Given this bad-ass landscape, all the more credit goes to the dogged police work that had to persevere through generations of different investigators to finally dig out the truth. They didn’t have much to go on, aside from their conviction that Alice and Gerald were guilty as hell. This was something that was obvious right from the first interviews they sat down for at the time of the murders, and it was reinforced in every subsequent interaction. But how to prove their guilt? For that the police would need a body, and even after identifying the probable location of Ron Holtz’s final resting spot, recovering his remains wasn’t easy, or cheap. It’s not often that I get a chance to compliment the police in these True Crime Files, so I’m happy to give them a shout out here.

In addition to the police work there was also the concern of Virginia’s mother, Claire, who did everything she could to keep the investigation going. “The universe loves a stubborn heart,” is Franscell’s tributary line. In a lot of the cases I’ve talked about you’ll find family members taking on this kind of a role. Mike Williams’s mother in Guilty Creatures and Kari Baker’s “angels” (her mother and sisters) who refused to accept the coroner’s verdict of suicide in her death (as recounted in Kathryn Casey’s Deadly Little Secrets). The sad irony is that Claire died shortly before Alice and Gerald were brought to justice, and the bodies of Virginia and the boys were never found. Instead, what undid the killers was the discovery of Holtz’s body, a man who nobody seemed to care about. Indeed, when the police tried to follow up on Holtz’s disappearance they found that his family were “so unconcerned about their son and brother, who’d been such an asshole all his life, that nobody even reported him missing.” The wheels of justice sometimes turn in mysterious ways.

Noted in passing:

The invocation of Shakespeare to lend weight to what are often just sleazy stories of domestic violence can be overdone. I mentioned this in my review of Guilty Creatures and it comes up again here. One of the three epigraphs comes from Macbeth: “The attempt and not the deed confounds us.” It’s a quote I’ve used myself on occasion, but what relevance does it have here? Alice and Gerald weren’t undone by their attempt to commit murder, but by the discovery of Holtz’s body. They weren’t convicted of attempting anything, but of committing murder. Then in his Acknowledgments Franscell refers to this as a “bizarre story of Shakespearean proportions.” How so? Bizarre yes, and tragic for the victims. But in what sense are the “proportions” Shakespearean? Does he mean heroic? Larger than life? Because I don’t see either.

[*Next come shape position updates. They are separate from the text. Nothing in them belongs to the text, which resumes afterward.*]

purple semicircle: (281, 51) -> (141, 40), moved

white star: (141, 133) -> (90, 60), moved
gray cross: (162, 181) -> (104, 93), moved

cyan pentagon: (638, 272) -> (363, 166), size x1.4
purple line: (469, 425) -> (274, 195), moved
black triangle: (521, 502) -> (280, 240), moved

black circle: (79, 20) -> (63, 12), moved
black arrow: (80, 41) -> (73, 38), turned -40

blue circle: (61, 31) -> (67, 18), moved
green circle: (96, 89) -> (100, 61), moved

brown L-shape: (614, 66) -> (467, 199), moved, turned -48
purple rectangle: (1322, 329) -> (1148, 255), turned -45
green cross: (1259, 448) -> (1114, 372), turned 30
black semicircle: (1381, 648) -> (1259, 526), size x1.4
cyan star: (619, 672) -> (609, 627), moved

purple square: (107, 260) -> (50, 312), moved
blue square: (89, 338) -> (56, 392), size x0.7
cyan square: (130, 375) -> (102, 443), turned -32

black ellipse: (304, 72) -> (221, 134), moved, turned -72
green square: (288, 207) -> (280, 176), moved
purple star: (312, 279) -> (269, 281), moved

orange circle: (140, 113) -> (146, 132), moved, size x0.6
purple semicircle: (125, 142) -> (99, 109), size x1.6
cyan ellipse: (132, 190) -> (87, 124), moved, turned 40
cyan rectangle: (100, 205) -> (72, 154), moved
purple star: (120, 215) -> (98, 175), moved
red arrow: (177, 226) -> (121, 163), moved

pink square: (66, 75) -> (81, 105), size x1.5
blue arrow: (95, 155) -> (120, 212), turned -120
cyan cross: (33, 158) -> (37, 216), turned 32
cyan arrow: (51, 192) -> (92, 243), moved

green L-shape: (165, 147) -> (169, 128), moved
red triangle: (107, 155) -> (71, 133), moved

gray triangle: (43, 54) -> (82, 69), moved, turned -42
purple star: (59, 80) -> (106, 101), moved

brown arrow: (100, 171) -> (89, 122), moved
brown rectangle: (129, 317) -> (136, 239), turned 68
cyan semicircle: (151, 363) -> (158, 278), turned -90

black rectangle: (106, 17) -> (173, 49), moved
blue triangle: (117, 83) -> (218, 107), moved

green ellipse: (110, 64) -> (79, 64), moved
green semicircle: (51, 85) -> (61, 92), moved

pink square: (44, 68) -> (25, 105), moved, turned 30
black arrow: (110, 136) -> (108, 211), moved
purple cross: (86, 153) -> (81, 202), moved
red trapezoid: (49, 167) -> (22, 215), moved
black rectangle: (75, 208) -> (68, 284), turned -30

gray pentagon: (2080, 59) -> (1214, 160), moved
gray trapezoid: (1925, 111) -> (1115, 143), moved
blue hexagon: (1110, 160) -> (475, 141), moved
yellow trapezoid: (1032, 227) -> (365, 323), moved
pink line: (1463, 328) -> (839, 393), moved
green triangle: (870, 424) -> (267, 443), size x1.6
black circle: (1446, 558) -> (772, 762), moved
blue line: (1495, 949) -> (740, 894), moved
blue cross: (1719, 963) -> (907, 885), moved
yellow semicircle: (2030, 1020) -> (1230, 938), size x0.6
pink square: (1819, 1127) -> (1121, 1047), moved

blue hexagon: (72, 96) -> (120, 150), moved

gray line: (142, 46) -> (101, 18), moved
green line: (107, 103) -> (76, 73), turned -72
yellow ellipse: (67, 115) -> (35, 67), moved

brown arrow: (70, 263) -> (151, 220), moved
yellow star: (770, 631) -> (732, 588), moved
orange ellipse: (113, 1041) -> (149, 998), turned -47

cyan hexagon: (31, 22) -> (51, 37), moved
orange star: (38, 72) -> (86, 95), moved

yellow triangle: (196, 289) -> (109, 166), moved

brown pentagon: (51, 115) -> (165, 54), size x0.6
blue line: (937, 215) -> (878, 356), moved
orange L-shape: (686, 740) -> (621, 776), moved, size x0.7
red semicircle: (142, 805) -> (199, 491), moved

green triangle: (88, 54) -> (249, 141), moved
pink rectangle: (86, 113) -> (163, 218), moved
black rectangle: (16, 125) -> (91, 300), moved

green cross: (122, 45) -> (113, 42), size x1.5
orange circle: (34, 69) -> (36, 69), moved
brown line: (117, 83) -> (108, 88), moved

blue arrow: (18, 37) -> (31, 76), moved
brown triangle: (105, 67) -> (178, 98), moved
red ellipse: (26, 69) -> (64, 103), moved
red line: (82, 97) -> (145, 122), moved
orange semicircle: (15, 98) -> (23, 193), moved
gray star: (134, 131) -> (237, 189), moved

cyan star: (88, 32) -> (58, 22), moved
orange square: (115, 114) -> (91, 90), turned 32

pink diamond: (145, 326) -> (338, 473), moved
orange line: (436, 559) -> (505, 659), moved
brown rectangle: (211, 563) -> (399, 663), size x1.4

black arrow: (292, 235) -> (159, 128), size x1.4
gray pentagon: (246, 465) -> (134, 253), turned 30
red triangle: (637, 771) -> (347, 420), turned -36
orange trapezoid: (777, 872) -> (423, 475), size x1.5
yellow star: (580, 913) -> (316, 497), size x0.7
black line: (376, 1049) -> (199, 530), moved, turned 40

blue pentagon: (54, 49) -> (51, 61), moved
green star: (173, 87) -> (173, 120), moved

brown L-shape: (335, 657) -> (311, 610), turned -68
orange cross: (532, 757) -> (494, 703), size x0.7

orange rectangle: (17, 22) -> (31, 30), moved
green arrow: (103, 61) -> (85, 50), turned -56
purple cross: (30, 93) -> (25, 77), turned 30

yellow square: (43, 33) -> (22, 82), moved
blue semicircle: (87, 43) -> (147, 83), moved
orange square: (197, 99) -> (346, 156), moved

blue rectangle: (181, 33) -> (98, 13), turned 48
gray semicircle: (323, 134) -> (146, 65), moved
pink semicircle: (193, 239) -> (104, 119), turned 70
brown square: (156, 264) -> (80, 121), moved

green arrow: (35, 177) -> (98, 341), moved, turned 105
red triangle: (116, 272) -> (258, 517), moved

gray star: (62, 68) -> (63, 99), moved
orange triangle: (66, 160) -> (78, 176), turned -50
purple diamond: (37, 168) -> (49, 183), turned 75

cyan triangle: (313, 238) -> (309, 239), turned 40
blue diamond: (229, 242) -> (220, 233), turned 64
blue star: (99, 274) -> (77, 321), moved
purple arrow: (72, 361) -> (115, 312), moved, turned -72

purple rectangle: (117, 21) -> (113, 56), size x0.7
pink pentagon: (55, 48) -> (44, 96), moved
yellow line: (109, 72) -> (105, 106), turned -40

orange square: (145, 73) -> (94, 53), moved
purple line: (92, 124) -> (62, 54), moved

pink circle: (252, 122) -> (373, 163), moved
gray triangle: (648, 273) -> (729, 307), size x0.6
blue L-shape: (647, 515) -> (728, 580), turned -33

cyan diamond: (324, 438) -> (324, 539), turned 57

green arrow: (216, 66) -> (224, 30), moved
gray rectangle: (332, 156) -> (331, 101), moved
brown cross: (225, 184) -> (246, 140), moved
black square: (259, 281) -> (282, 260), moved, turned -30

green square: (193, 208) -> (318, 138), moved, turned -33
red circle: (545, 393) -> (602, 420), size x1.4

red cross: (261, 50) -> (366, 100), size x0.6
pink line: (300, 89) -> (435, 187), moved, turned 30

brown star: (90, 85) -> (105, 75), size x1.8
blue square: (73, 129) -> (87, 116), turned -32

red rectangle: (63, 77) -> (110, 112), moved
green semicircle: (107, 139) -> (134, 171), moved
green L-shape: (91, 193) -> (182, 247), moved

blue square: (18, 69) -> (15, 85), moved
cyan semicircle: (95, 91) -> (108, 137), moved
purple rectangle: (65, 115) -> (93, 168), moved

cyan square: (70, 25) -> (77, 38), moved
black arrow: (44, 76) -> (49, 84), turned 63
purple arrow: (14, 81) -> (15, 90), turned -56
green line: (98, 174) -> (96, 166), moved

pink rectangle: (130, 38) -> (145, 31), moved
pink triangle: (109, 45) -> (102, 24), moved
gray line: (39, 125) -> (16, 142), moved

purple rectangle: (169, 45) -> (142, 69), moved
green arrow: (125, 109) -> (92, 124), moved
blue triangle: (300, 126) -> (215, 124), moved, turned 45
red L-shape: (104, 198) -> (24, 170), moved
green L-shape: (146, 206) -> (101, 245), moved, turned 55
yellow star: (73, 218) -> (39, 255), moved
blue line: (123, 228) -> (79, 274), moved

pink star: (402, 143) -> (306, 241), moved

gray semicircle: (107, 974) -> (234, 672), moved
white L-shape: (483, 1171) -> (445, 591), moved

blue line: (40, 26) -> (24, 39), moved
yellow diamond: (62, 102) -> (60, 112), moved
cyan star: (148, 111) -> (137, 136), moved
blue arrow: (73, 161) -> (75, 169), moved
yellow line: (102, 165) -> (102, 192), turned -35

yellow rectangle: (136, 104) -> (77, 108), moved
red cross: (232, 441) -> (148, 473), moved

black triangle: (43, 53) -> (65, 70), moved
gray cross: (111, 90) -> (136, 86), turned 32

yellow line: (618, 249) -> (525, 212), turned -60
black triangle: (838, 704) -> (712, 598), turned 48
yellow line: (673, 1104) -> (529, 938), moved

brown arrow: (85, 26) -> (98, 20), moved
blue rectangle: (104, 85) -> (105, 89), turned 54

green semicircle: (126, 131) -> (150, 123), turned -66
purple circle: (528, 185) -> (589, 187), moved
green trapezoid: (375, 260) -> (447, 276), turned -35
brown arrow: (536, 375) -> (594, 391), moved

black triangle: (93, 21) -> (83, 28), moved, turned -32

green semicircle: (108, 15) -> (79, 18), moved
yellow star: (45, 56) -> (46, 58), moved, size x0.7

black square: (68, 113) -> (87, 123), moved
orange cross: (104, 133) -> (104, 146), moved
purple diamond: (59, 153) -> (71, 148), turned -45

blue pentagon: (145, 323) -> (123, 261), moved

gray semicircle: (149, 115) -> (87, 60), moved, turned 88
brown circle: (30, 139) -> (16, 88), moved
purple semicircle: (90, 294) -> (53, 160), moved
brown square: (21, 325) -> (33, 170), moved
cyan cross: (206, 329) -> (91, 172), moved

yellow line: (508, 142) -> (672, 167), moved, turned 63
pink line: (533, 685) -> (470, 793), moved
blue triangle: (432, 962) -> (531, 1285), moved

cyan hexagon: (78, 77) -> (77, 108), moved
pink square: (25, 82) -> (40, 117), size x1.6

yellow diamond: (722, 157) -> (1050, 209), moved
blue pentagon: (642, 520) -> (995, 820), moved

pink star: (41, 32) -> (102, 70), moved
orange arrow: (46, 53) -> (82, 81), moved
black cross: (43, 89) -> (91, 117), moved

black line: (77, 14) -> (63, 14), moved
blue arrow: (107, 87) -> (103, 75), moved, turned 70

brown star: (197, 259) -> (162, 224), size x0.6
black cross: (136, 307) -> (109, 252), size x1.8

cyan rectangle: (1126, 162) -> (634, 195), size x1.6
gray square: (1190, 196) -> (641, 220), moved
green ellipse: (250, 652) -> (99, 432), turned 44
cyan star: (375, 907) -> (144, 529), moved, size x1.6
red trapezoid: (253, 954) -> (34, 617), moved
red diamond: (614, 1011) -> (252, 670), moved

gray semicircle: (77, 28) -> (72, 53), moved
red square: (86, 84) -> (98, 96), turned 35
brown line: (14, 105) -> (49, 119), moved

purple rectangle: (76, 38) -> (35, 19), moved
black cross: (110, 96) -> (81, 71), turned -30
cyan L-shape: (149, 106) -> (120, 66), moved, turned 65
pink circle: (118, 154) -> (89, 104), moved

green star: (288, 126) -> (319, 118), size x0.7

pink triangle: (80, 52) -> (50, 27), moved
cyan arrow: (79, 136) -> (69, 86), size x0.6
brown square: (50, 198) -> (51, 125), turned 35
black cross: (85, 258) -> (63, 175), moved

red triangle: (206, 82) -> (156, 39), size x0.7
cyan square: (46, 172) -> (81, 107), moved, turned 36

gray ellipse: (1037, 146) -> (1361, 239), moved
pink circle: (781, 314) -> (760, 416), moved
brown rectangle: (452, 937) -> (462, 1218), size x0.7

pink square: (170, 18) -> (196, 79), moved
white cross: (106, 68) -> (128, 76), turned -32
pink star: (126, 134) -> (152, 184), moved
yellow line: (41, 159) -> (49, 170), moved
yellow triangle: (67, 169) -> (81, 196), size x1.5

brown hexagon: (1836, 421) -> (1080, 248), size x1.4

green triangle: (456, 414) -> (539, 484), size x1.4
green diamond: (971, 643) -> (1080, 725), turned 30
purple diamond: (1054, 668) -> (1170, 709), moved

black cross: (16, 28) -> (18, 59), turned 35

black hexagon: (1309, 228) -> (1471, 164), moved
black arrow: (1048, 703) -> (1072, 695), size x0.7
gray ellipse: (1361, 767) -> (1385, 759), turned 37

The only point when I did feel Shakespeare’s presence was when Gerald confessed to shooting Virginia and his two sons in the head, with the unfortunate result that their bodies bled all over the inside of his car. “They didn’t suffer. But I had no idea the human body contained that much blood,” he tells the investigators. That does sound like an echo of Lady Macbeth’s “Who would have thought the old man to have had so much blood in him?”

When the police had Alice nailed for the murder of Ron Holtz there was renewed interest in the premature death of her previous husband, ascribed at the time to hypertension and kidney failure. The husband’s corpse was exhumed so that pathologists could test for the presence of ethylene glycol in the tissues.

Ethylene glycol is the primary compound in ordinary automobile coolants and antifreezes. In the past century, it has also been a favorite poison – especially for husband-killing wives, according to forensic data – because it’s in every garage, it’s colorless and odorless, it tastes very sweet, and its toxic effects can be misdiagnosed as something else.

I guess if the forensic data says this is the poison of choice for husband-killing wives then it must be true. It was a point that made me think of the story “Antifreeze and a Cold Heart” in the collection Murder, Madness and Mayhem by Mike Browne about a woman who killed two husbands this way. Husbands may want to keep the antifreeze locked up if they think their marriage is on the rocks.

Takeaways:

One violent person without a conscience is bad enough, but when they find a soulmate it’s double trouble.